Reaching for the stars: storia contemporanea, identità culturali, materia e musica

Reaching for the stars: storia contemporanea, identità culturali, materia e musica

Grazie alla varietà, complessità e molteplicità delle opere esposte, la mostra “Reaching for the stars. Da Maurizio Cattelan a Lynette Yiadom-Boakye” (Palazzo Strozzi, Firenze) offre numerosissimi spunti per guardare attraverso l’arte a tematiche differenti, per riflettere sull’oggi e aprirsi a scenari inconsueti, avvalendosi dei messaggi degli artisti. Ciascuno di loro ci invita – con la propria sensibilità – a esplorare argomenti che sono legati da un filo conduttore, utilizzando linguaggi solo apparentemente inconciliabili.

Storia contemporanea

La storia contemporanea si legge in filigrana in molte delle opere esposte, ma alcune di esse sono collegate indissolubilmente al momento e al contesto che interpretano. Così William Kentridge è stato intimamente influenzato dal suo vissuto in Sudafrica e dalla questione della segregazione razziale. Con il cortometraggio di animazione History of the Main Complaint, 1996, (Storia della denuncia fondamentale) allude alla stratificazione della memoria e all’idea del tempo, con riferimento al momento in cui in Sudafrica si è cominciato ad avere consapevolezza delle violazioni dei diritti umani perpetrate durante l’apartheid.
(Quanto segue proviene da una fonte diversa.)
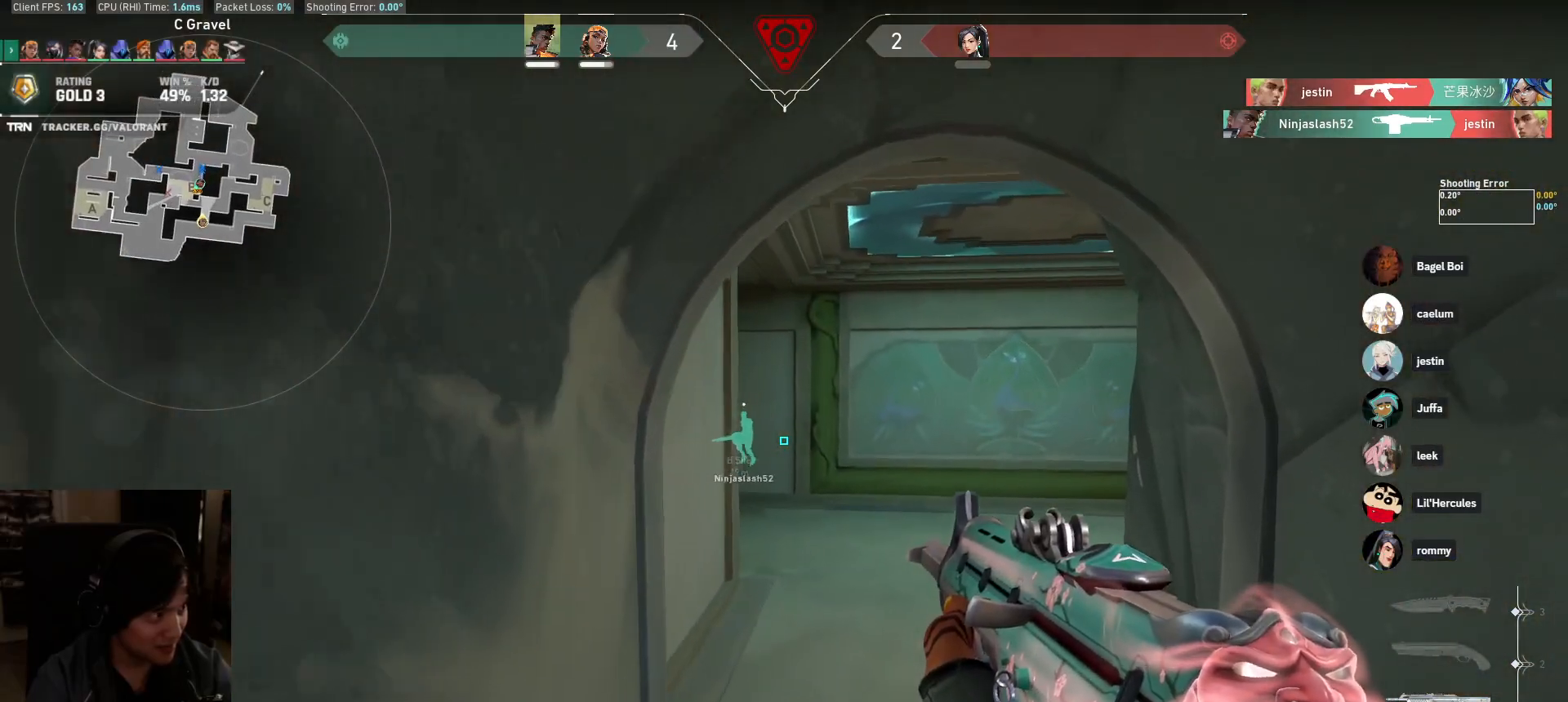
{"keys": ["a", "shift", "w"], "mouse": [], "events": [[33, "d", "up"], [100, "shift", "up"], [233, "shift", "down"], [383, "a", "down"]]}
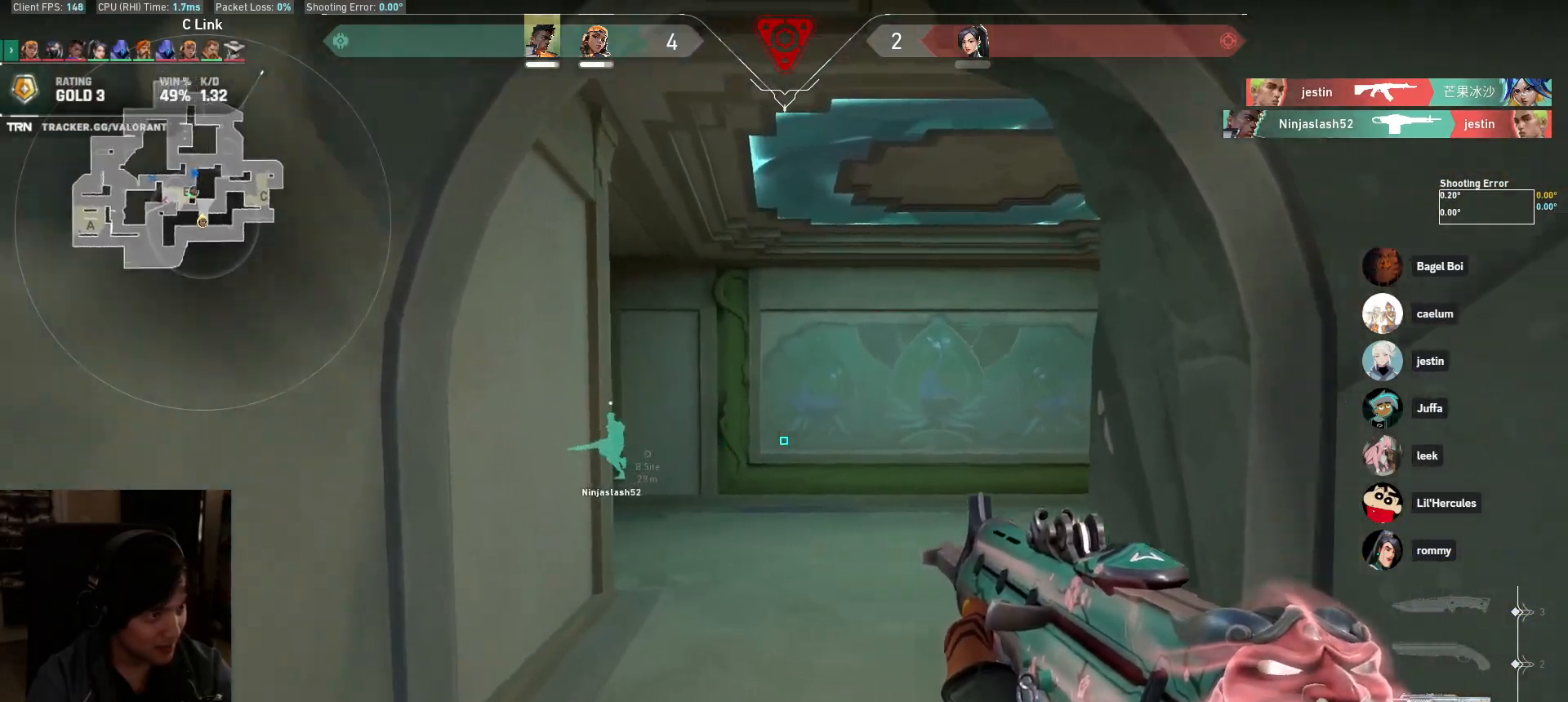
{"keys": ["a", "w"], "mouse": [], "events": [[383, "shift", "up"]]}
Maurizio Cattelan affronta temi dell’attualità, spesso drammatica, con la sua ironia dissacratoria. Cesena 47-A. C. Forniture Sud 12 (2° tempo), del 1991, è una fotografia scattata nel corso della partitaperformance organizzata dall’artista, su un calcetto appositamente progettato, tra le riserve del Cesena e undici giocatori senegalesi dell’A. C. Forniture Sud, squadra da lui fondata un anno prima. Con il nome dello sponsor stampata sulle maglie, l’immaginaria impresa di trasporti Rauss, parola che si collega al lessico nazista, Cattelan affronta la questione razziale e il tema dell’immigrazione, clandestina e non, facendo assumere all’opera un connotato politico, nel periodo della fondazione della Lega Nord. In Christmas ’95 (1995), la stella a cinque punte in un cerchio, fiancheggiata dalle lettere simbolo delle Brigate Rosse – riferimento alla strategia della tensione, agli anni bui e “di piombo” che hanno caratterizzato la storia italiana viene trasformata da Cattelan in una stella cometa in neon. L’artista suggerisce così che le utopie rivoluzionarie dell’epoca fossero destinate a svanire come la stella cometa natalizia, dopo essere state, causticamente, trasformate in un’insegna da bar. Cattelan ha raccolto in Lullaby (1994), un sacco di tela blu, macerie dell’attentato avvenuto la sera del 27 luglio 1993, quando Cosa Nostra fece esplodere un’autobomba fuori del PAC Padiglione d’Arte Contemporanea di Milano, provocando la morte di cinque persone. Il titolo (Ninnananna) apparentemente tenero, ma per questo ancora più sconvolgente se collegato al luttuoso evento notturno è espressione perfetta del sarcasmo nero dell’artista. L’attentato, uno dei numerosi e violentissimi atti terroristici di stampo mafioso che fra il 1992 e il 1993 insanguinarono l’Italia, coincise con la preparazione della prima personale di Cattelan all’estero. Con l’opera l’artista volle così condividere il clima di tensione instaurato nel Paese.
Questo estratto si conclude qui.